Idzie jesień, spadki niesie

We wtorek szczęście wyraźnie nie sprzyjało krajowym inwestorom. Zniżkujące rynki surowcowe pociągnęły za sobą notowania akcji na GPW. W rezultacie indeks WIG20 stracił na wartości0,36 proc.

Publikacja: 08.09.2010 07:42

Idzie jesień, spadki niesie

Foto: GG Parkiet

Ostatecznie portfel największych i najbardziej płynnych spółek giełdowych zakończył dzień na poziomie 2 478,75 pkt. Przed spadkami nie uchroniły się również mniejsze spółki. Najsłabiej zachował się indeks średniaków mWIG40, który zniżkował o 1,1 proc.

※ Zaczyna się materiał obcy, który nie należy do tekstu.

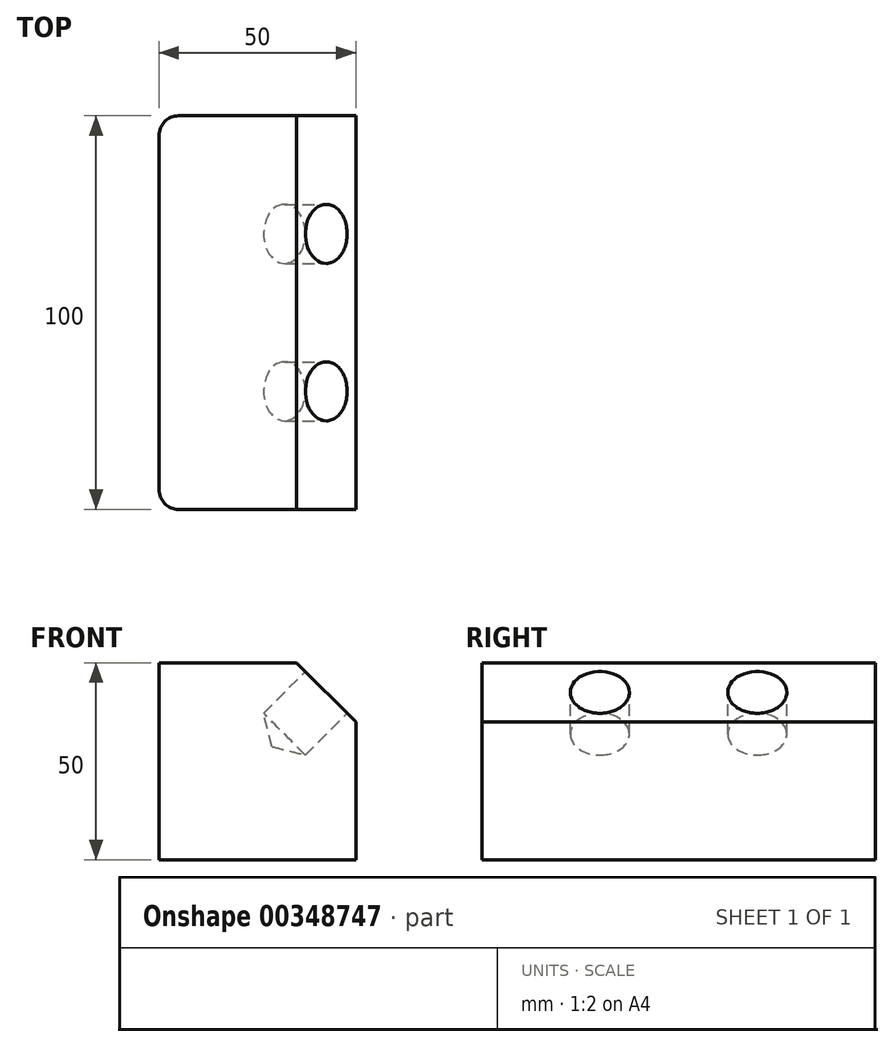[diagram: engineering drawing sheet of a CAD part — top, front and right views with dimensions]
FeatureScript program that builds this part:
annotation { "Feature Type Name" : "Feature", "Feature Type Description" : "" }
export const myFeature = defineFeature(function(context is Context, id is Id, definition is map)
    precondition{}
    {
        {
            var Q0;
            Q0=qCreatedBy(makeId("Top.planeOp"),FACE);
            var sketch = newSketch(context, id + "F0", { "sketchPlane" : qUnion([Q0])});
            skLineSegment(sketch, "E0.bottom", {"start": v(0, 0) * mm, "end": v(50, 0) * mm});
            skLineSegment(sketch, "E0.top", {"start": v(0, 100) * mm, "end": v(50, 100) * mm});
            skLineSegment(sketch, "E0.left", {"start": v(0, 0) * mm, "end": v(0, 100) * mm});
            skLineSegment(sketch, "E0.right", {"start": v(50, 0) * mm, "end": v(50, 100) * mm});
            skSolve(sketch);
        }
        {
            var Q0;
            Q0=makeQuery(id+"F0.imprint","IMPRINT",FACE,{"disambiguationData":[TD([[makeQuery(id+"F0.imprint","IMPRINT",EDGE,{"derivedFrom":sQuery(id+"F0.wireOp",EDGE,"E0.bottom")}),1.0]])]});
            extrude(context, id + "F1", {"entities" : qUnion([Q0]), "depth" : 50 * mm});
        }
        {
            var Q0;
            Q0=makeQuery(id+"F1.opExtrude","CAP_EDGE",EDGE,{"disambiguationData":[OSD([sQuery(id+"F0.wireOp",EDGE,"E0.right")])],"isStart":false});
            chamfer(context, id + "F2", {"entities" : qUnion([Q0]), "chamferType" : ChamferType.OFFSET_ANGLE, "width" : 15 * mm, "oppositeDirection" : false, "angle" : 45 * degree, "tangentPropagation" : true});
        }
        {
            var Q0;
            Q0=makeQuery(id+"F2.opChamfer","BLEND_FACE",FACE,{"disambiguationData":[OSD([sQuery(id+"F0.wireOp",EDGE,"E0.right")])]});
            var sketch = newSketch(context, id + "F3", { "sketchPlane" : qUnion([Q0])});
            skPoint(sketch, "E1", {"position": v(30, 0) * mm});
            skPoint(sketch, "E2", {"position": v(70, 0) * mm});
            skSolve(sketch);
        }
        {
            var Q0;
            Q0=sQuery(id+"F3.wireOp",VERTEX,"E1");
            var Q1;
            Q1=sQuery(id+"F3.wireOp",VERTEX,"E2");
            var Q2;
            Q2=makeQuery(id+"F1.opExtrude","SWEPT_BODY",BODY,{"disambiguationData":[OSD([sQuery(id+"F0.wireOp",EDGE,"E0.bottom"),sQuery(id+"F0.wireOp",EDGE,"E0.top"),sQuery(id+"F0.wireOp",EDGE,"E0.left"),sQuery(id+"F0.wireOp",EDGE,"E0.right")])]});
            hole(context, id + "F4", {"style" : HoleStyle.SIMPLE, "endStyle" : HoleEndStyle.BLIND, "holeDiameter" : 15 * mm, "holeDepth" : 15 * mm, "isTappedThrough" : true, "tappedDepth" : 12 * mm, "tapClearance" : 3, "locations" : qUnion([Q0, Q1]), "scope" : qUnion([Q2])});
        }
        {
            var Q0;
            Q0=makeQuery(id+"F1.opExtrude","SWEPT_EDGE",EDGE,{"disambiguationData":[OSD([sQuery(id+"F0.wireOp",EDGE,"E0.top"),sQuery(id+"F0.wireOp",EDGE,"E0.left")])]});
            fillet(context, id + "F5", {"entities" : qUnion([Q0]), "radius" : 5 * mm, "tangentPropagation" : true, "allowEdgeOverflow" : false});
        }
        {
            var Q0;
            Q0=makeQuery(id+"F1.opExtrude","SWEPT_EDGE",EDGE,{"disambiguationData":[OSD([sQuery(id+"F0.wireOp",EDGE,"E0.bottom"),sQuery(id+"F0.wireOp",EDGE,"E0.left")])]});
            fillet(context, id + "F6", {"entities" : qUnion([Q0]), "radius" : 5 * mm, "tangentPropagation" : true, "allowEdgeOverflow" : false});
        }
    });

Na kiepskim wyniku dnia zaważyły między innymi spółki surowcowe. We wtorek spadały ceny większości kluczowych dla warszawskiego parkietu towarów. Na rynku miedzi doszło do przeceny, która obniżyła notowania o 1,4 proc., natomiast baryłka ropy wyceniana w dolarach potaniała o 2,1 proc. Dodatkowo, we wtorek inwestorzy wyraźnie pałali zwiększoną sympatią do bezpiecznych aktywów. Wskazuje na to chociażby?umocnienie się dolara amerykańskiego i franka szwajcarskiego.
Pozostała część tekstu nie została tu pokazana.